Jede Note, jedes Motiv kam aus einem unbekannten Raum, einem Ort, an dem die Zeit selbst ihre Form verlor. Das „Lacrimosa“, jener Abschnitt, der die Tränen des Jüngsten Gerichts besingt, wurde zu einer der eindringlichsten Klagen der Musikgeschichte — und blieb unvollendet.
Je näher der ursprüngliche Termin rückte, desto deutlicher wurde, dass Mozarts ehrgeiziger Zeitplan nicht eingehalten werden konnte. Als der Fremde zurückkam, um die Arbeit zu überprüfen, erklärte Mozart, dass er einen weiteren Monat benötige, da das Projekt viel Inspiration und akribische Studien erfordere. Zu seiner Erleichterung willigte der Fremde ein und bot sogar eine zusätzliche Bezahlung an. Doch dieser Austausch steigerte nur Mozarts Faszination für den Mäzen. Er beauftragte einen Diener, dem Mann zu folgen und seine Identität herauszufinden, doch der Fremde verschwand spurlos. Dieses mysteriöse Verschwinden bestärkte Mozart in seiner Überzeugung, dass der Fremde kein gewöhnlicher Sterblicher war. Späteren Berichten zufolge begann Mozart zu vermuten, dass der Besucher ein Bote aus dem Jenseits war, der ihn vor seinem bevorstehenden Tod warnen wollte. Unabhängig davon, ob diese Überzeugung ihn motivierte oder seine Qualen noch verstärkte, arbeitete Mozart mit Inbrunst an dem Requiem weiter, oft bis an den Rand des Zusammenbruchs.
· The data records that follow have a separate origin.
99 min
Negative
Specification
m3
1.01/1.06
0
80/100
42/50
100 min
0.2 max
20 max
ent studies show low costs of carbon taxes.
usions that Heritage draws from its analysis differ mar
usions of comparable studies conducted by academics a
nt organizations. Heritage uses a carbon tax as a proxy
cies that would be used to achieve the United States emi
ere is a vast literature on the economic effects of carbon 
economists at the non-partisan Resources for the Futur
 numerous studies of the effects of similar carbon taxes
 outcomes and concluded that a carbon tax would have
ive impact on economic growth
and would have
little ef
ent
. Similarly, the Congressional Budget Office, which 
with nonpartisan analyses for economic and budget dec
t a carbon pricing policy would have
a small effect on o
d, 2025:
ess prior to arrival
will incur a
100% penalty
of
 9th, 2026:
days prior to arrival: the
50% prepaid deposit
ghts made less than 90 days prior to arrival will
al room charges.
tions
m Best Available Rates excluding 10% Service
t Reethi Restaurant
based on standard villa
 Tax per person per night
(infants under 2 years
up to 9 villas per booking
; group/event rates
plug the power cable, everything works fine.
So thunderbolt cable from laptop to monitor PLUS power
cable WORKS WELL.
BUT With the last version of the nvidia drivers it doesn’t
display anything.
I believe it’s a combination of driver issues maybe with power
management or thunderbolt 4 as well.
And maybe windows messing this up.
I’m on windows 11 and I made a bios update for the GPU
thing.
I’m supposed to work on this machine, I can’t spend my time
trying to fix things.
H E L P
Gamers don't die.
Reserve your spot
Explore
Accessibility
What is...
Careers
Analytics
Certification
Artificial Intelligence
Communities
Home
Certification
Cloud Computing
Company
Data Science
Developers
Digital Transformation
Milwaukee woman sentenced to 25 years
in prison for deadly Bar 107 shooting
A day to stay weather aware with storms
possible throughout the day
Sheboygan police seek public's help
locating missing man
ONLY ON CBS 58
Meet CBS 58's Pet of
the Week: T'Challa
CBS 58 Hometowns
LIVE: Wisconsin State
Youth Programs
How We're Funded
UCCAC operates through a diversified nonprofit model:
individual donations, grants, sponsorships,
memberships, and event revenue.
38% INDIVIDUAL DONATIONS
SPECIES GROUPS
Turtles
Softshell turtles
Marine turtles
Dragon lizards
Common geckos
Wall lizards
Im Spätherbst 1791 verschlechterte sich Mozarts Gesundheitszustand so sehr, dass er sein Bett für längere Zeit nicht mehr verlassen konnte. Trotzdem arbeitete er unermüdlich am Requiem, getrieben von Pflichtgefühl und dem Bewusstsein, keinen Augenblick mehr innehalten zu dürfen. Immer wieder wurde er ohnmächtig, weil sein Körper der Anstrengung nicht mehr gewachsen war. Von Tag zu Tag wurde er schwächer. Sein Fieber brannte, aber sein Geist schien hellwach, als wollte er gegen die Zerbrechlichkeit seines Körpers ansingen. Seine Augen, tief eingesunken und von Schmerz umrandet, blieben auf die Partitur gerichtet. Doch die Kraft reichte nicht. Am 5. Dezember 1791 verstummte Mozart, sein Requiem unvollendet vor sich liegend, wie ein letztes Geheimnis, das er der Welt hinterließ.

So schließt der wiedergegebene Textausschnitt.